# [Listed entries]
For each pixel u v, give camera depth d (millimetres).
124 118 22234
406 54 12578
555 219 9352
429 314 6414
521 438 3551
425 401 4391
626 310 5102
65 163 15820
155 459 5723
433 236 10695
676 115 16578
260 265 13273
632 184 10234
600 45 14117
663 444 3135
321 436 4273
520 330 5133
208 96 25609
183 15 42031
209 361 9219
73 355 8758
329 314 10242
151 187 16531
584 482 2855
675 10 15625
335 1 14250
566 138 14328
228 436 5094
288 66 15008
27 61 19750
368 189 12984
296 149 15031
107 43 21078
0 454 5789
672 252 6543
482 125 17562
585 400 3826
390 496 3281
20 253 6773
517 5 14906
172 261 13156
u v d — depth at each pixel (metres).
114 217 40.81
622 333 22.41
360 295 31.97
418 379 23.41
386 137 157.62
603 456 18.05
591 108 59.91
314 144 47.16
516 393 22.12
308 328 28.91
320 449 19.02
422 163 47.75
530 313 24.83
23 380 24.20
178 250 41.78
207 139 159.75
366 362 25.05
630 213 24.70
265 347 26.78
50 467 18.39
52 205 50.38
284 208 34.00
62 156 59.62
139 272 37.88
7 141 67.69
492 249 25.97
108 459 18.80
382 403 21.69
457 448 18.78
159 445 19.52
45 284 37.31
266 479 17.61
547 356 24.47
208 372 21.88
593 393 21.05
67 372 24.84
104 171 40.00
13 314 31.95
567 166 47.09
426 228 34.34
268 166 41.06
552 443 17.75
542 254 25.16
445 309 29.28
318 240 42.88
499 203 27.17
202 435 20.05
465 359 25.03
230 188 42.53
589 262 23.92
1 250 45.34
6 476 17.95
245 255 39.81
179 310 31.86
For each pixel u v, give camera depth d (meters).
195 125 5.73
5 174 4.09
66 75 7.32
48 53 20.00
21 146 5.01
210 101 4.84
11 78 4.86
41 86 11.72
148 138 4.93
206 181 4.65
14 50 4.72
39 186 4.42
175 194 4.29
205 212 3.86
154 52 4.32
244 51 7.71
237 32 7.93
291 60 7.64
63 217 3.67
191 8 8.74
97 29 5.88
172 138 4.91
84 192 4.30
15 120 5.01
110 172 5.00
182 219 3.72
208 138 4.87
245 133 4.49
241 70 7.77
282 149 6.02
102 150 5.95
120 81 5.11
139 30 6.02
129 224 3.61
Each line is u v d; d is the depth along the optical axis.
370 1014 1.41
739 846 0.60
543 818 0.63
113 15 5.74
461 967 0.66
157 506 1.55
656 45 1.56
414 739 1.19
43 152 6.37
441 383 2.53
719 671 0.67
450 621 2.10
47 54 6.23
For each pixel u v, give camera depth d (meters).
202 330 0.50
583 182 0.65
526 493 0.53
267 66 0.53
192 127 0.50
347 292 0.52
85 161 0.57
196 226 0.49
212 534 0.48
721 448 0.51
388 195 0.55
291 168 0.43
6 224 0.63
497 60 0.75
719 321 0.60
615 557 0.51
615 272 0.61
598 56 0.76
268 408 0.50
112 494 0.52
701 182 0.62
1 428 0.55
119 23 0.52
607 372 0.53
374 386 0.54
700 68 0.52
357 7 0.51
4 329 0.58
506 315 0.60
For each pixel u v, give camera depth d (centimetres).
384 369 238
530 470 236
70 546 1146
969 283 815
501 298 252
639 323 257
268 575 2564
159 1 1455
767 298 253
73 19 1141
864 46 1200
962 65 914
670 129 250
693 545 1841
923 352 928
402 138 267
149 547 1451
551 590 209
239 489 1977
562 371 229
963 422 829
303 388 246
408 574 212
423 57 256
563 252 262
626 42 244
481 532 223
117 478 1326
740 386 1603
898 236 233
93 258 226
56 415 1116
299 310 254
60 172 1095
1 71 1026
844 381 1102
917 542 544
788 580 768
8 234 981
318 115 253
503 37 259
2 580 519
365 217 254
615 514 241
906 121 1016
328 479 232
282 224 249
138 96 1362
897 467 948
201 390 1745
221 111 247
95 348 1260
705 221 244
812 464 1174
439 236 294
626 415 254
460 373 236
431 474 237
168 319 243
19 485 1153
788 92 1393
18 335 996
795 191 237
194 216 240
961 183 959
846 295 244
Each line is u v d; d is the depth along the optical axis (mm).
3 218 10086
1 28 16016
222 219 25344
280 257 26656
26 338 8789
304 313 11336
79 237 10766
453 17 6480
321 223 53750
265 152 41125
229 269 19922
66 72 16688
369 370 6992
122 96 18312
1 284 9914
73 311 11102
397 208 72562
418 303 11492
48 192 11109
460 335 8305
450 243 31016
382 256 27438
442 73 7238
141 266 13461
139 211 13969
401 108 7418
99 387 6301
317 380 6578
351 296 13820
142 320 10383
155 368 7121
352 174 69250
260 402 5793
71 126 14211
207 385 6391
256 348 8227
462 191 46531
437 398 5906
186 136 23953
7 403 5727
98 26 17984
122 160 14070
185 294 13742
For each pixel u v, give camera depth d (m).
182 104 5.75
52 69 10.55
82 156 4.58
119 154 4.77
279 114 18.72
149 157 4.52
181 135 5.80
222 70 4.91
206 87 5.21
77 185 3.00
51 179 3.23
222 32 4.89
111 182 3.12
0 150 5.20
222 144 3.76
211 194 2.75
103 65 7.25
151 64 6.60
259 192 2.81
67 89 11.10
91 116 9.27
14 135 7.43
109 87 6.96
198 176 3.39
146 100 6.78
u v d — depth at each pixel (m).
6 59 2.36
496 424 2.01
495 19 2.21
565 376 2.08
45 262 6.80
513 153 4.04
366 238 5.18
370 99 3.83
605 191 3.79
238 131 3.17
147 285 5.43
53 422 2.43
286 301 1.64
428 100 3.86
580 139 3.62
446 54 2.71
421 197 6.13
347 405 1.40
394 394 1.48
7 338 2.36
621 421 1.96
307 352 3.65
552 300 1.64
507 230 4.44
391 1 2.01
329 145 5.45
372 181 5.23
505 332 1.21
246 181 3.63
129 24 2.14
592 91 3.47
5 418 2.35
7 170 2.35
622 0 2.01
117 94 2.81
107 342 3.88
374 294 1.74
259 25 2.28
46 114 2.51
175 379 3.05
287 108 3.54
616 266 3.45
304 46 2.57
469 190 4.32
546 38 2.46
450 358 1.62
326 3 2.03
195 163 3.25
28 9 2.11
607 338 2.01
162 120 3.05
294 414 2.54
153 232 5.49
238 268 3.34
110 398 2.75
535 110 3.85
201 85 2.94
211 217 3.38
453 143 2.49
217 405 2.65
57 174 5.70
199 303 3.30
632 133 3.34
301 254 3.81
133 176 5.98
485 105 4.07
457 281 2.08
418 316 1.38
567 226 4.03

# [Activity]
Copying should begin at the line containing "446 54 2.71" and end at the last line of the material, with every line in between reproduced exactly.

# [Task response]
446 54 2.71
421 197 6.13
347 405 1.40
394 394 1.48
7 338 2.36
621 421 1.96
307 352 3.65
552 300 1.64
507 230 4.44
391 1 2.01
329 145 5.45
372 181 5.23
505 332 1.21
246 181 3.63
129 24 2.14
592 91 3.47
5 418 2.35
7 170 2.35
622 0 2.01
117 94 2.81
107 342 3.88
374 294 1.74
259 25 2.28
46 114 2.51
175 379 3.05
287 108 3.54
616 266 3.45
304 46 2.57
469 190 4.32
546 38 2.46
450 358 1.62
326 3 2.03
195 163 3.25
28 9 2.11
607 338 2.01
162 120 3.05
294 414 2.54
153 232 5.49
238 268 3.34
110 398 2.75
535 110 3.85
201 85 2.94
211 217 3.38
453 143 2.49
217 405 2.65
57 174 5.70
199 303 3.30
632 133 3.34
301 254 3.81
133 176 5.98
485 105 4.07
457 281 2.08
418 316 1.38
567 226 4.03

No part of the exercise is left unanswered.